Directions for this task: Please read the records below and return each line holding the string "الأربعاء".

Data for review:
..............................
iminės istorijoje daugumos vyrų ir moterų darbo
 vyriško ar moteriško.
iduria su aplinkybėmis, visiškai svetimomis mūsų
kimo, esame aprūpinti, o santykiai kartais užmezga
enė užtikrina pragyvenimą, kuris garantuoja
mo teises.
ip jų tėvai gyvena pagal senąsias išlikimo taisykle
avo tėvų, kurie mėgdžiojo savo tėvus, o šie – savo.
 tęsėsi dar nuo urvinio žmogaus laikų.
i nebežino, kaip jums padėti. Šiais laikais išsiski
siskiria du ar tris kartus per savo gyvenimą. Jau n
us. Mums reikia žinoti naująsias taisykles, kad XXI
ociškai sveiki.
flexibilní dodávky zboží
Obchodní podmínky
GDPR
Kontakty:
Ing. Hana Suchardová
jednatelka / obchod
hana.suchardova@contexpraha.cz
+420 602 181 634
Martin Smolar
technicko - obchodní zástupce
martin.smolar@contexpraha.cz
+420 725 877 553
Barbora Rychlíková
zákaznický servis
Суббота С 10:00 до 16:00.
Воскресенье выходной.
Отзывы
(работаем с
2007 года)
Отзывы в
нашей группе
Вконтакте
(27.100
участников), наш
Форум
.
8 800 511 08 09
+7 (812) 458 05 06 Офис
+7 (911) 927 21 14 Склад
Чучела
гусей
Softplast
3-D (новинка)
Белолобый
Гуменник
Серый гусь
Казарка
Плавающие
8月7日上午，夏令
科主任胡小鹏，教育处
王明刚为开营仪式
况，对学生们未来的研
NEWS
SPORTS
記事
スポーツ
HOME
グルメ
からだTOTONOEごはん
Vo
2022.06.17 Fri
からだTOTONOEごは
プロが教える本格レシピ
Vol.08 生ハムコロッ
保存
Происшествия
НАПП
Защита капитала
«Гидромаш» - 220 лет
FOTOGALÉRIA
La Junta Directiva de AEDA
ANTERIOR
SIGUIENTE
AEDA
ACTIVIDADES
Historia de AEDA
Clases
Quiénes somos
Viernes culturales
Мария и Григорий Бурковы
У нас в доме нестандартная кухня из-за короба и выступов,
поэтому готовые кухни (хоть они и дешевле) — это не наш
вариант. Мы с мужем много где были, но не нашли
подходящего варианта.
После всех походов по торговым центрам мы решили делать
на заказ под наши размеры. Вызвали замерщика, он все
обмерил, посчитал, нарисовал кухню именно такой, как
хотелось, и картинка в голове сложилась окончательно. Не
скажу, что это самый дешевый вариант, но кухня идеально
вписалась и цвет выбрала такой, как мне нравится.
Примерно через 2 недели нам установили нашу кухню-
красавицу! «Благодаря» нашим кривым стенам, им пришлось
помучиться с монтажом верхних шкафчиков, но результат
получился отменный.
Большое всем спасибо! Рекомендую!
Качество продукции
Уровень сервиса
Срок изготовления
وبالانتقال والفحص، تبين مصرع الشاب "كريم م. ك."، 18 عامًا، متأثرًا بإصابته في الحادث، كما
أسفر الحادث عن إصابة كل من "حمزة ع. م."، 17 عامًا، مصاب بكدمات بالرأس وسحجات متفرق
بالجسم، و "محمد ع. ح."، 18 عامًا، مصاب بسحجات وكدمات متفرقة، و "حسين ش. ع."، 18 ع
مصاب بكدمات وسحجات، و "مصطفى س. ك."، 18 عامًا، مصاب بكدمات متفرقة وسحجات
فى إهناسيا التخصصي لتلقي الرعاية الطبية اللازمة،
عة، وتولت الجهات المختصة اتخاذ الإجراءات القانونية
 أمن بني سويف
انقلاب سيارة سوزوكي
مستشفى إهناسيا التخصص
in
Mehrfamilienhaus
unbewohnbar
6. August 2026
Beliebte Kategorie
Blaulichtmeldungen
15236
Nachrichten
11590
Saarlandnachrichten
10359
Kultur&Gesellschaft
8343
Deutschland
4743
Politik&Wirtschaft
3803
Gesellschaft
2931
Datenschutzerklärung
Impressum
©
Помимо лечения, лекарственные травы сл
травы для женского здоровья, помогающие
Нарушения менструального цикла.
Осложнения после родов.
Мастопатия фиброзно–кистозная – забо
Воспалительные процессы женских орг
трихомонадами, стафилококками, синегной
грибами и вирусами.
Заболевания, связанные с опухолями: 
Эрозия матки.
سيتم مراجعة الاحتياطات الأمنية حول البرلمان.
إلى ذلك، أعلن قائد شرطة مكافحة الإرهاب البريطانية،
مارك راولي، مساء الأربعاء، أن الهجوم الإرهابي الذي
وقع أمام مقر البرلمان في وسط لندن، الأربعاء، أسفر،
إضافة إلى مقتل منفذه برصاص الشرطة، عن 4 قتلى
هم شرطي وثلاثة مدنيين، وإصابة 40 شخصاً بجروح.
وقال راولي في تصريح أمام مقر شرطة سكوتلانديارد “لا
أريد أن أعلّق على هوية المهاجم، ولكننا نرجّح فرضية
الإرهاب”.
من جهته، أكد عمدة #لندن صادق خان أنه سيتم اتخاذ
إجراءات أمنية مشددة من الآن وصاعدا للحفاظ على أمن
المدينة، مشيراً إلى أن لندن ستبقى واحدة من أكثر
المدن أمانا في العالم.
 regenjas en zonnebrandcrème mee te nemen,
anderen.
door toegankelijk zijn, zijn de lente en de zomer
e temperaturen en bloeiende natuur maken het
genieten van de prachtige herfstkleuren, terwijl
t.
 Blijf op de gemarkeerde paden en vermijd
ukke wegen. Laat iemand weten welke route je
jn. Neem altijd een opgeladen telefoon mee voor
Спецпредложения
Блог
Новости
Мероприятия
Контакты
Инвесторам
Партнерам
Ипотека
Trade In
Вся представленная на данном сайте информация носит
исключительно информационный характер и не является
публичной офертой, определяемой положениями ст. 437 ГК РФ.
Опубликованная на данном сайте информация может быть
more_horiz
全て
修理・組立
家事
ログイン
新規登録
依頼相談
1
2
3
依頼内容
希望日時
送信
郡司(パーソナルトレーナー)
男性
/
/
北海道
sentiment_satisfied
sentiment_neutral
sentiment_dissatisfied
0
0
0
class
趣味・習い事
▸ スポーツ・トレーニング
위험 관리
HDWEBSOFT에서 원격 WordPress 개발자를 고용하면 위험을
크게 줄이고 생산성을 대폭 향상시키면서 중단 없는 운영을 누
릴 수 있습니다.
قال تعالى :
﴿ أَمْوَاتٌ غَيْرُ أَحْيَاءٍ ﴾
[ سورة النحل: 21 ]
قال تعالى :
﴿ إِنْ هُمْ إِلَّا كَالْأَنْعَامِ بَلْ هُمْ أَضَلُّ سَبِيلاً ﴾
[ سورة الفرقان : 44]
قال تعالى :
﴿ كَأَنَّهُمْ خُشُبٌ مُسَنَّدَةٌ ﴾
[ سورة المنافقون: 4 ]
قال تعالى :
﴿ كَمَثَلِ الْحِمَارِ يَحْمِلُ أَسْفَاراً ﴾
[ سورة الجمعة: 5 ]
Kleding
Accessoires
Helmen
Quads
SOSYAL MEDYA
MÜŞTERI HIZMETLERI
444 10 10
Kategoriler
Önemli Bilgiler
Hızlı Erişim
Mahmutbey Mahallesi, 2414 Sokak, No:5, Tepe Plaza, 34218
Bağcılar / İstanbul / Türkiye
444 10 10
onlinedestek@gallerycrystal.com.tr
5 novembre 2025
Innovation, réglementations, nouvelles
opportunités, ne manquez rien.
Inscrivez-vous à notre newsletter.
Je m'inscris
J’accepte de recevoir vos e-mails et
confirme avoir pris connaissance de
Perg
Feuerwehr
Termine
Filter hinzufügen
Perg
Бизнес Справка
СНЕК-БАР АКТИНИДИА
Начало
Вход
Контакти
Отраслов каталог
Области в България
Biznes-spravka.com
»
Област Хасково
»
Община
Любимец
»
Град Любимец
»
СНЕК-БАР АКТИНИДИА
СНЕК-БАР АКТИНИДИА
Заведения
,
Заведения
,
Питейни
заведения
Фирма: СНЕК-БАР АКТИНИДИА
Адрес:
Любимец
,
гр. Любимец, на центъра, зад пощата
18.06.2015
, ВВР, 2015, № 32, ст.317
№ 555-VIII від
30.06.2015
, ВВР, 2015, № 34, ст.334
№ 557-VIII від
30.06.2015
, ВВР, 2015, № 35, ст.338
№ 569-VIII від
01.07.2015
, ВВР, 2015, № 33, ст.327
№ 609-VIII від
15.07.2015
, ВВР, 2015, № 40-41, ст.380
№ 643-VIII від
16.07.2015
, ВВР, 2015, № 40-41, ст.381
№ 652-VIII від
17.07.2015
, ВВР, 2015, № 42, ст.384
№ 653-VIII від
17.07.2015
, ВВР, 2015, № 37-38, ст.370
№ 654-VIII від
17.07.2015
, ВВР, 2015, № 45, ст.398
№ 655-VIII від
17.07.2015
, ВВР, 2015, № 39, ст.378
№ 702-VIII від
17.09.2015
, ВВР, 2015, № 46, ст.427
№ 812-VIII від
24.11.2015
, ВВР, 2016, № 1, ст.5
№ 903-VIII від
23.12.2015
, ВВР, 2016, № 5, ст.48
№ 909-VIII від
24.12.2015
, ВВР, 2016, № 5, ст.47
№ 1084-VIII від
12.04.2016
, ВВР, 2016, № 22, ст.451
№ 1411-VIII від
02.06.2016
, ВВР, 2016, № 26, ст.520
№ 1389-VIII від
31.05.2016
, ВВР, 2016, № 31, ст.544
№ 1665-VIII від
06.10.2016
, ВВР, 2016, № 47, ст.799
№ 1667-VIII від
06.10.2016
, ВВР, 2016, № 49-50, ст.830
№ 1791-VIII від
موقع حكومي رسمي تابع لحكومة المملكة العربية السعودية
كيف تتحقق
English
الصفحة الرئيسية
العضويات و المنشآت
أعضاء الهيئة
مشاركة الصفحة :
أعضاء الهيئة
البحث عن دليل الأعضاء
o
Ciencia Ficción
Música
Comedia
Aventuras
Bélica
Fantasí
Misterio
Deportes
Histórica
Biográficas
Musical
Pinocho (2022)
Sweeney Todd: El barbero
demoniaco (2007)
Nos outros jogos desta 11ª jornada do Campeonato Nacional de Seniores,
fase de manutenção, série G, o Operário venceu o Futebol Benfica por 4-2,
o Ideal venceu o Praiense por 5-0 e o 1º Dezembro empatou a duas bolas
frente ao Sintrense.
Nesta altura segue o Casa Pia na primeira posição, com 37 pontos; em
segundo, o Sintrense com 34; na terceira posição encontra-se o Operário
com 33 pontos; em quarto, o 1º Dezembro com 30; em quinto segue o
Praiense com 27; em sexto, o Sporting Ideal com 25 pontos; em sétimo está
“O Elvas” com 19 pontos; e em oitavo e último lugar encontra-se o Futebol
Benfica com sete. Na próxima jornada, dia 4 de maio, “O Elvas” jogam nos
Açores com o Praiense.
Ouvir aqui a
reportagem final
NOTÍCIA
..............................
Exercise answer:
مارك راولي، مساء الأربعاء، أن الهجوم الإرهابي الذي
وقع أمام مقر البرلمان في وسط لندن، الأربعاء، أسفر،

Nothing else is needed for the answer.